Problem details |
Leave the pictures out and print every record below exactly as it stands.

╭─ Recorded data

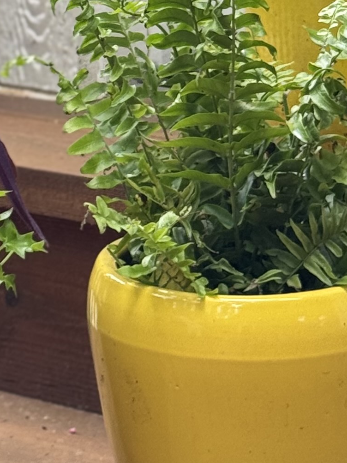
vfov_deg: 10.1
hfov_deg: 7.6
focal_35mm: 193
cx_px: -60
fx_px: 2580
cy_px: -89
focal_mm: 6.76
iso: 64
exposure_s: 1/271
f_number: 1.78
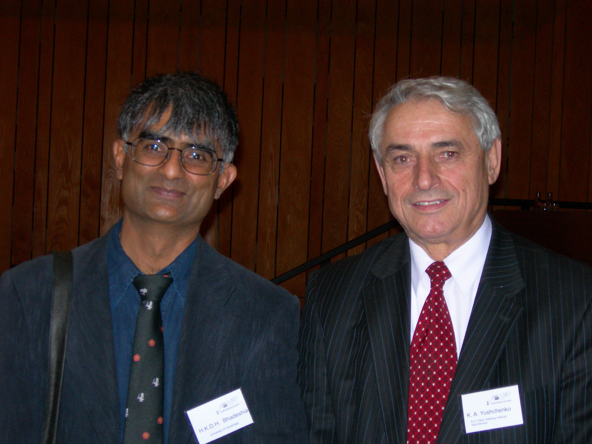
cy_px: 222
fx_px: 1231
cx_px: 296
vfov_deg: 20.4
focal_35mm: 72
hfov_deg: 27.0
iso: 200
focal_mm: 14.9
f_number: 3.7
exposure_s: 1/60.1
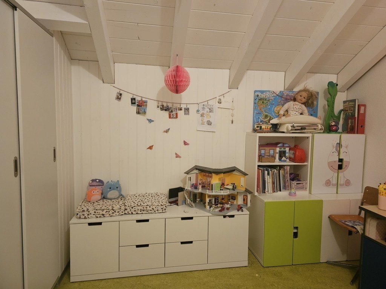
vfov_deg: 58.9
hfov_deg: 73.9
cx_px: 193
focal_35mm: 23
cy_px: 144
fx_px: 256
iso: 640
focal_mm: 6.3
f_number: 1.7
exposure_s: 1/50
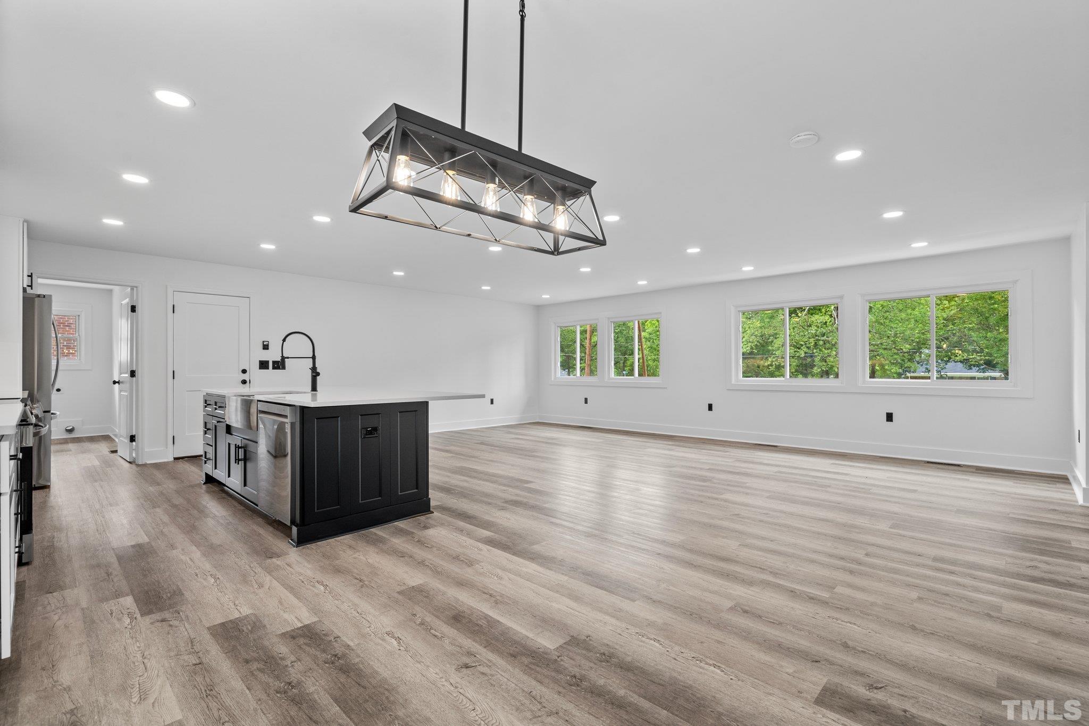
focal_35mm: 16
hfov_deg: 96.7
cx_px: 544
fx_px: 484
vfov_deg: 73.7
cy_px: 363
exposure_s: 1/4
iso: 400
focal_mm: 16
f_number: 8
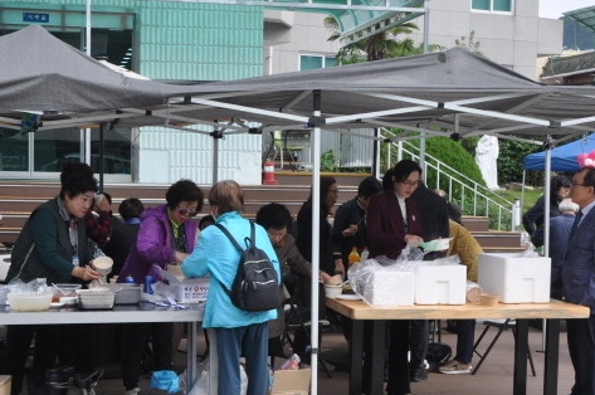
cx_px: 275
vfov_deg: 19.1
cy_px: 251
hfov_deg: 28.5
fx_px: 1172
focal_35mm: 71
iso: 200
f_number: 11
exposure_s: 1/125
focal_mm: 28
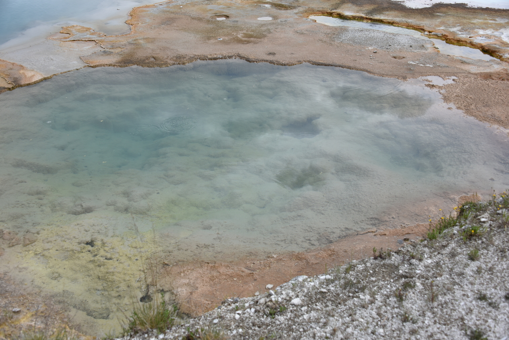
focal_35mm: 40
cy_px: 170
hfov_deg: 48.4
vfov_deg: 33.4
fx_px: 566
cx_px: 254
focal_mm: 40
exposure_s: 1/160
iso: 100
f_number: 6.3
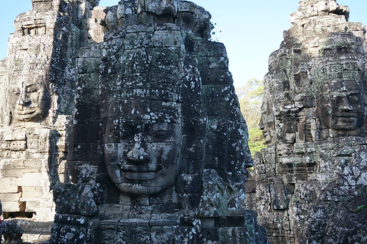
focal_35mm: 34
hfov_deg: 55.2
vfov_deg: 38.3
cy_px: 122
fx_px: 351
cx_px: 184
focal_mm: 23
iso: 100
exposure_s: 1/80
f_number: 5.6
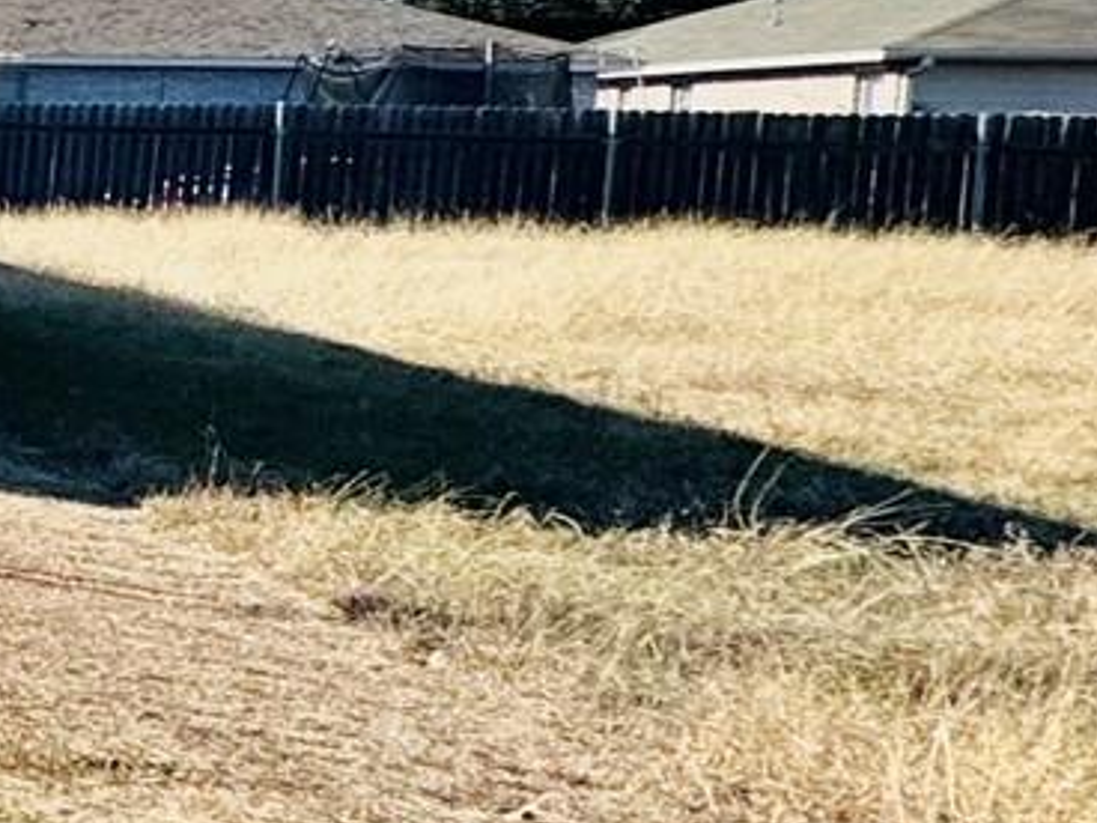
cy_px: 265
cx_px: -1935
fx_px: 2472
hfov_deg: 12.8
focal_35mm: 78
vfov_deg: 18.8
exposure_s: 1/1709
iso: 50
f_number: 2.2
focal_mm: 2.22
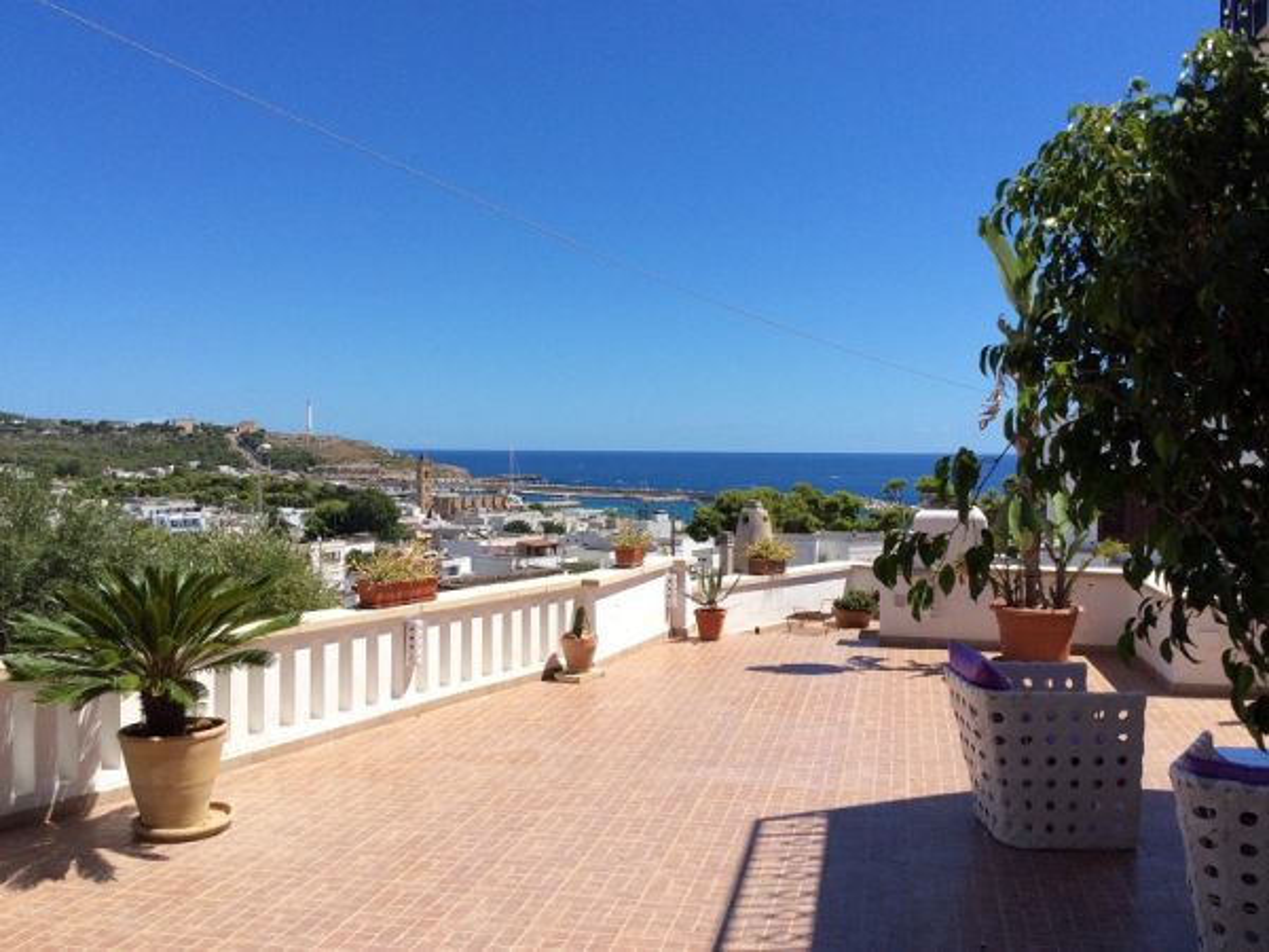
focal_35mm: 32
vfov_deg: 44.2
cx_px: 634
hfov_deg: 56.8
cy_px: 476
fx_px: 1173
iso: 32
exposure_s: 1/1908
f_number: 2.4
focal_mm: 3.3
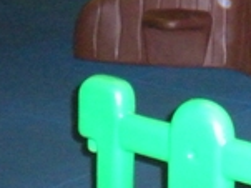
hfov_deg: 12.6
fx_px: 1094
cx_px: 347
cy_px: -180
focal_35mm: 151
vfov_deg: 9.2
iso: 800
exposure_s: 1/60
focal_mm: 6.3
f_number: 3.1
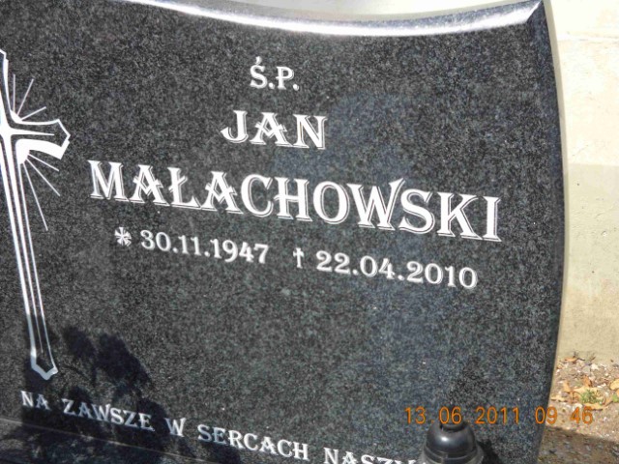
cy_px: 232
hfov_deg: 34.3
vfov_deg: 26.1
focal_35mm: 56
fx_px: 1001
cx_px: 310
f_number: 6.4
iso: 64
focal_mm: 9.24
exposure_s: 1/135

╰─

Expected answer |
vfov_deg: 10.1
hfov_deg: 7.6
focal_35mm: 193
cx_px: -60
fx_px: 2580
cy_px: -89
focal_mm: 6.76
iso: 64
exposure_s: 1/271
f_number: 1.78
cy_px: 222
fx_px: 1231
cx_px: 296
vfov_deg: 20.4
focal_35mm: 72
hfov_deg: 27.0
iso: 200
focal_mm: 14.9
f_number: 3.7
exposure_s: 1/60.1
vfov_deg: 58.9
hfov_deg: 73.9
cx_px: 193
focal_35mm: 23
cy_px: 144
fx_px: 256
iso: 640
focal_mm: 6.3
f_number: 1.7
exposure_s: 1/50
focal_35mm: 16
hfov_deg: 96.7
cx_px: 544
fx_px: 484
vfov_deg: 73.7
cy_px: 363
exposure_s: 1/4
iso: 400
focal_mm: 16
f_number: 8
cx_px: 275
vfov_deg: 19.1
cy_px: 251
hfov_deg: 28.5
fx_px: 1172
focal_35mm: 71
iso: 200
f_number: 11
exposure_s: 1/125
focal_mm: 28
focal_35mm: 40
cy_px: 170
hfov_deg: 48.4
vfov_deg: 33.4
fx_px: 566
cx_px: 254
focal_mm: 40
exposure_s: 1/160
iso: 100
f_number: 6.3
focal_35mm: 34
hfov_deg: 55.2
vfov_deg: 38.3
cy_px: 122
fx_px: 351
cx_px: 184
focal_mm: 23
iso: 100
exposure_s: 1/80
f_number: 5.6
cy_px: 265
cx_px: -1935
fx_px: 2472
hfov_deg: 12.8
focal_35mm: 78
vfov_deg: 18.8
exposure_s: 1/1709
iso: 50
f_number: 2.2
focal_mm: 2.22
focal_35mm: 32
vfov_deg: 44.2
cx_px: 634
hfov_deg: 56.8
cy_px: 476
fx_px: 1173
iso: 32
exposure_s: 1/1908
f_number: 2.4
focal_mm: 3.3
hfov_deg: 12.6
fx_px: 1094
cx_px: 347
cy_px: -180
focal_35mm: 151
vfov_deg: 9.2
iso: 800
exposure_s: 1/60
focal_mm: 6.3
f_number: 3.1
cy_px: 232
hfov_deg: 34.3
vfov_deg: 26.1
focal_35mm: 56
fx_px: 1001
cx_px: 310
f_number: 6.4
iso: 64
focal_mm: 9.24
exposure_s: 1/135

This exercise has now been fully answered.